Garland's looked much improved and more comfortable in his sophomore season, as Cleveland moved him full time to point guard following a shaky rookie season at shooting guard. Though he did cool off after a hot start this year, he's bounced back better than ever over the last month or so.
Since the start of April (14 games), Garland's averaging 21.5 points and 7.3 assists on 48-40-88 shooting, with the dreadful Cavs performing positively (plus-1.3 per 100 possessions) in Garland's minutes during that stretch, while getting absolutely torched (minus-14.9 per 100 possessions) without him.
He's improved his shot profile individually, while his playmaking for others continues to blossom. At only 21, Garland's manipulation of the pick-and-roll as a ball-handler is more advanced than some seasoned veterans, and he's developed great chemistry with Jarrett Allen.
Garland's combination of shooting, scoring, and passing is what made him such a highly touted prospect before Cleveland took him at No. 5 in the 2019 draft, and this latest stretch is the first time we've seen him put it all together for a consistent stretch at the pro level.
Garland's size (6-foot-1, 190 pounds) limits him defensively, but there's been improved effort and understanding on that end, too. And if his offense continues to develop at this rate, he won't need to be a great defender to be a star.
The Timberwolves staying healthy this season wouldn't have made me any more of a believer, as the roster's defensive ineptitude and youth seemed like a recipe for disaster, at least in the short term, but the following needs to be acknowledged: Minnesota's 10-8 in games Karl-Anthony Towns and D'Angelo Russell have played together, and the offensive potential for a team with Towns, Russell, and Edwards playing under coach Chris Finch is spectacular.
With all three on the court, the Timberwolves have managed an offensive rating of 120.7 points per 100 possessions, which ranks in the top 60 out of more than 1,000 three-man combos who've logged at least 200 minutes together this season.
With all due respect to Russell's solid play since returning to the lineup following a knee injury, and to the general offensive brilliance of Towns, the most exciting part of Minnesota's otherwise meaningless late-season schedule has been Edwards' improvement.

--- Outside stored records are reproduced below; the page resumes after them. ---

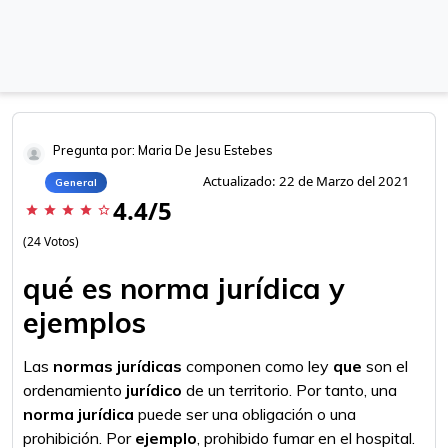
Pregunta por: Maria De Jesu Estebes
Actualizado: 22 de Marzo del 2021
General
4.4/5
star
star
star
star
star_border
(24 Votos)
qué es norma jurídica y
ejemplos
Las
normas jurídicas
componen como ley
que
son el
ordenamiento
jurídico
de un territorio. Por tanto, una
norma jurídica
puede ser una obligación o una
prohibición. Por
ejemplo
, prohibido fumar en el hospital.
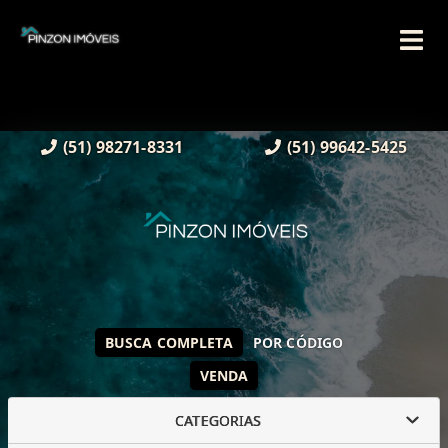
(51) 98271-8331
(51) 99642-5425
BUSCA COMPLETA
POR CÓDIGO
VENDA
CATEGORIAS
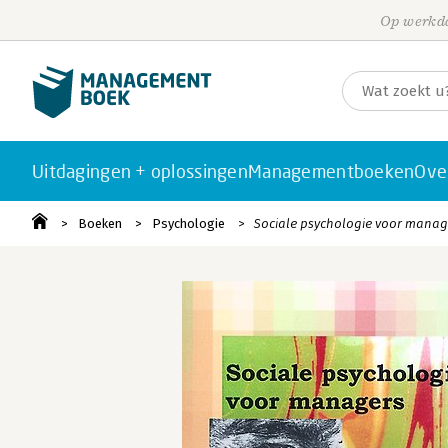
Op werkda
Uitdagingen + oplossingen
Managementboeken
Ove
Boeken
Psychologie
Sociale psychologie voor manag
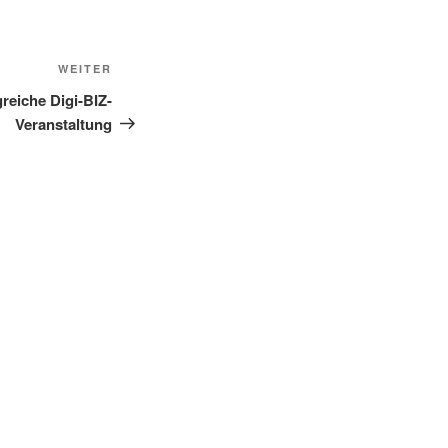
Nächster
WEITER
Beitrag
greiche Digi-BIZ-
Veranstaltung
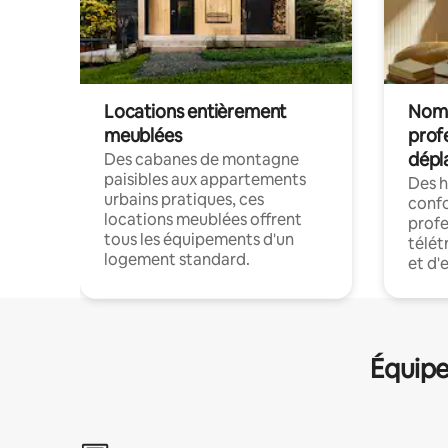
Locations entièrement
Noma
meublées
prof
dépl
Des cabanes de montagne
paisibles aux appartements
Des 
urbains pratiques, ces
confo
locations meublées offrent
profe
tous les équipements d'un
télét
logement standard.
et d'
Équipe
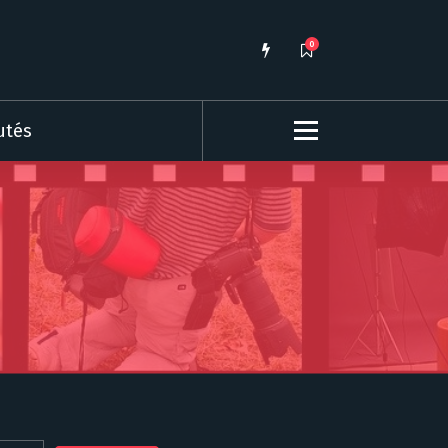
0
utés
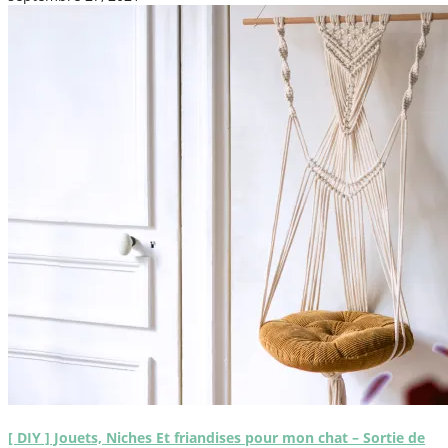
[ DIY ] Jouets, Niches Et friandises pour mon chat – Sortie de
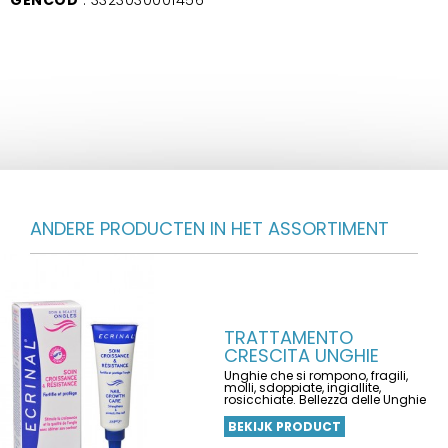
ANDERE PRODUCTEN IN HET ASSORTIMENT
TRATTAMENTO
CRESCITA UNGHIE
Unghie che si rompono, fragili,
molli, sdoppiate, ingiallite,
rosicchiate. Bellezza delle Unghie
BEKIJK PRODUCT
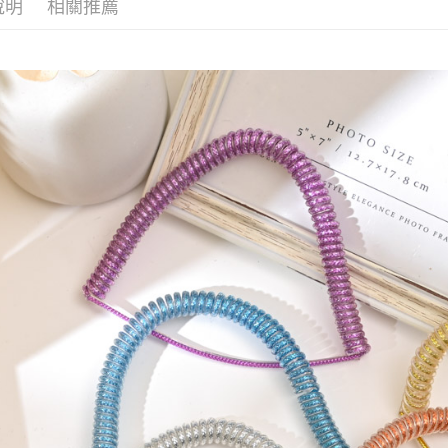
說明
相關推薦
【注意事
7-11取貨
１．透過由
交易，需
每筆NT$6
求債權轉
２．關於
付款後7-1
https://aft
每筆NT$6
３．未成
「AFTE
宅配(本島)
任。
４．使用「
每筆NT$1
即時審查
結果請求
付款後寶雅
５．嚴禁
每筆NT$8
形，恩沛
動。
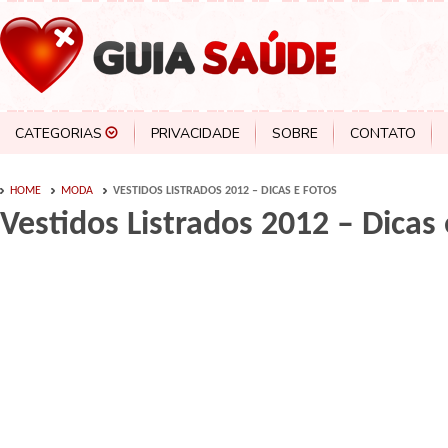
CATEGORIAS
PRIVACIDADE
SOBRE
CONTATO
HOME
MODA
VESTIDOS LISTRADOS 2012 – DICAS E FOTOS
Vestidos Listrados 2012 – Dicas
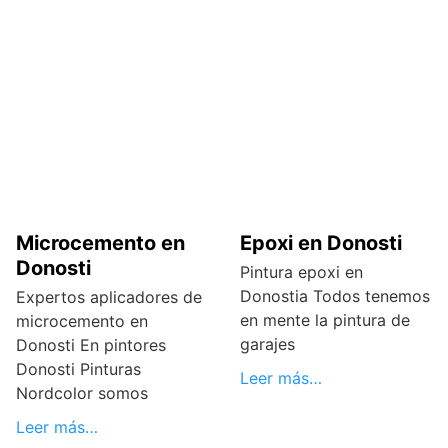
Microcemento en
Epoxi en Donosti
Donosti
Pintura epoxi en
Donostia Todos tenemos
Expertos aplicadores de
en mente la pintura de
microcemento en
garajes
Donosti En pintores
Donosti Pinturas
Leer más…
Nordcolor somos
Leer más…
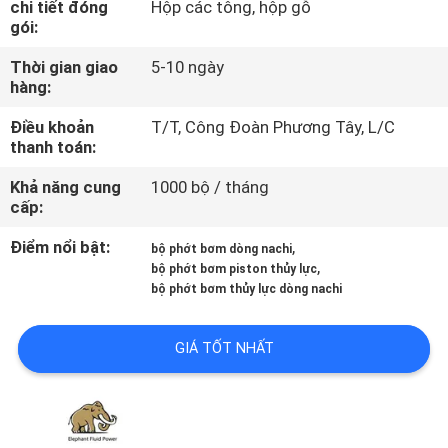
chi tiết đóng
Hộp các tông, hộp gỗ
THAM
gói:
QUAN
Thời gian giao
5-10 ngày
NHÀ
hàng:
MÁY
Điều khoản
T/T, Công Đoàn Phương Tây, L/C
thanh toán:
KIỂM
Khả năng cung
1000 bộ / tháng
cấp:
SOÁT
CHẤT
Điểm nổi bật:
,
bộ phớt bơm dòng nachi
,
bộ phớt bơm piston thủy lực
LƯỢNG
bộ phớt bơm thủy lực dòng nachi
LIÊN
GIÁ TỐT NHẤT
HỆ
CHÚNG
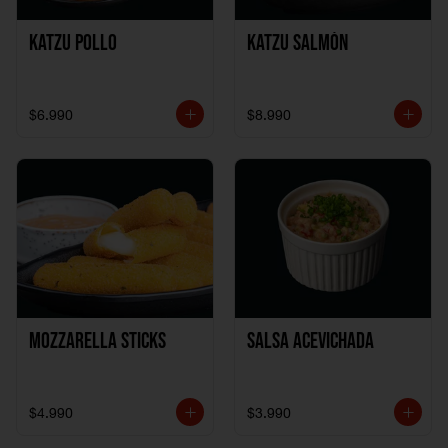
Katzu Pollo
Katzu Salmón
$6.990
$8.990
Mozzarella Sticks
Salsa Acevichada
$4.990
$3.990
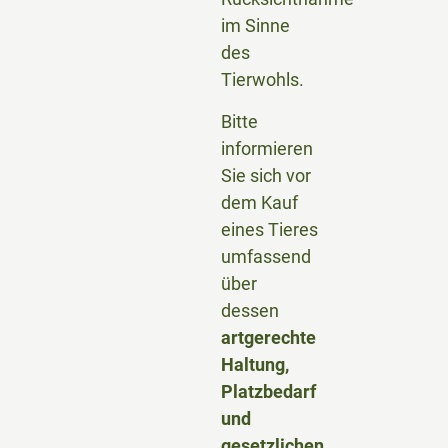
im Sinne
des
Tierwohls.
Bitte
informieren
Sie sich vor
dem Kauf
eines Tieres
umfassend
über
dessen
artgerechte
Haltung,
Platzbedarf
und
gesetzlichen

I can't remember the last time a rookie improved so dramatically over the course of a season. With little help around him earlier in the year, Edwards floundered, averaging 14.1 points on dismal shooting numbers (37.1% from the field, 31.6% from deep, 46.8% true shooting).
Not that it was unexpected from a 19-year-old rookie, but Edwards was inconsistent, woefully inefficient, and at times looked defeated. His finest highlight of the first half ended up becoming a referendum on whether we should tone down celebrations of such highlights when the player in question is playing poorly.
It was an all-around mess, which only makes Edwards' stunning midseason turnaround all the more inspiring.
Over his last 34 games, Edwards is averaging 23.4 points, 5.5 rebounds, and 3.1 assists on roughly league-average efficiency (54.4% true shooting). In March, he became the third-youngest player (behind only LeBron James and Kevin Durant) to score 40 points in an NBA game. This week, he did it a second time, torching the Grizzlies for 42 points, seven assists, six rebounds, a steal, and a block on 17-of-22 shooting.
Edwards' 38-plus minutes of action in that performance were part of a bigger pattern of durability, as he's suited up for all 66 games this season, while seemingly getting stronger as the year plays out, rather than hitting the rookie wall.
He's also developed a fun offensive chemistry with Towns - particularly in pick-and-roll scenarios - within Finch's movement-heavy offense:
There will surely be more slumps in Edwards' future and more losses in Minnesota, but the way the No. 1 overall pick elevated his game from the start of the season to now is reason enough to buy Edwards stock before next season tips off.